Внимание! Для подключения Unimon, требуется получить идентификатор подключения unimonId и указывать его в качестве label в targets.json. Если unimonId не указывать, отправка метрики будет производиться в topic по умолчанию (параметр KAFKA_TOPIC в namespace мониторинга). Если параметр KAFKA_TOPIC будет не заполнен либо отсутствовать, метрика будет игнорироваться.

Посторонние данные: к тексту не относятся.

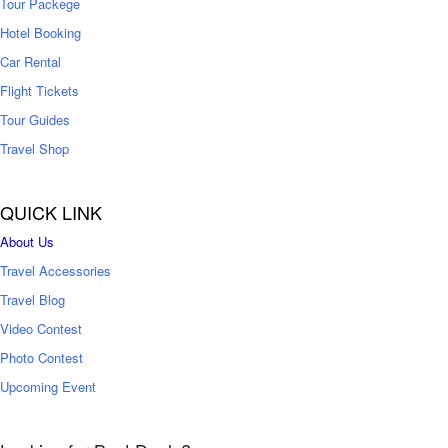
Tour Packege
0
0
Hotel Booking
Car Rental
Flight Tickets
Tour Guides
Travel Shop
QUICK LINK
About Us
Travel Accessories
Travel Blog
Video Contest
Photo Contest
Upcoming Event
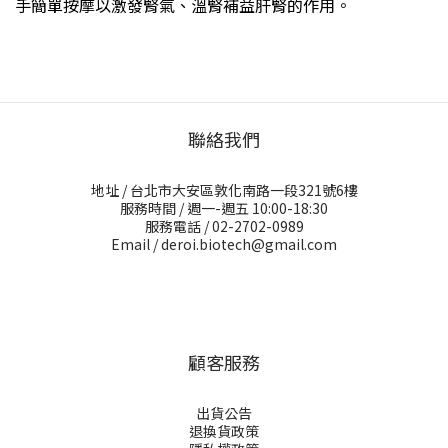
手簡單按摩以激發腎氣、溫腎補益肝腎的作用。
聯絡我們
地址 / 台北市大安區敦化南路一段321號6樓
服務時間 / 週一-週五 10:00-18:30
服務電話 / 02-2702-0989
Email / deroi.biotech@gmail.com
顧客服務
出貨公告
退換貨政策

Для того чтобы метрики с виртуальных машин отображались на дэшбордах в Grafana, необходимо чтобы для каждого набора таргетов присутствовал лейбл «app», в котором указывается имя приложения, публикующего метрики. Пример targets.json:
[
{
"labels": {
"app": "app1",
"unimonId": "tenant1",
"__metrics_path__": "/metrics"
},
"targets": [
"some.cloud.host:9443",
"some2.cloud.host:9443"
]
}
]
Необходимо создать job в Jenkins со следующими параметрами:
REPO_URL - адрес репозитория в сервисе для хостинга систем управления версиями кода, где лежит файл targets.json;
REPO_BRANCH - ветка репозитория в сервисе для хостинга систем управления версиями кода;
REPO_CREDS - credentials для подключения к сервису для хостинга систем управления версиями кода;
MONITORING_VERSION - версия мониторинга;
JSON_VM_NAME - имя json-файла, в котором лежат IP-адреса, по которым постятся метрики (по умолчанию targets.json);
OSE_CLUSTER - cluster в среде контейнеризации, в котором развернут мониторинг (unimon);
OSE_PROJECT - namespace в среде контейнеризации, в котором развернут мониторинг (unimon);
OSE_CREDS - credentials для подключения в среде контейнеризации;
В разделе Pipeline конфигурации job необходимо указать репозиторий в котором находится job (pipeline.groovy) и путь до нее.
Запустить созданный job.
Данный job формирует и разворачивает ConfigMap в указанном namespace, заносит туда содержимое json-файла с хостами VM и создает необходимые компоненты Istio, тем самым включая сбор метрик по https.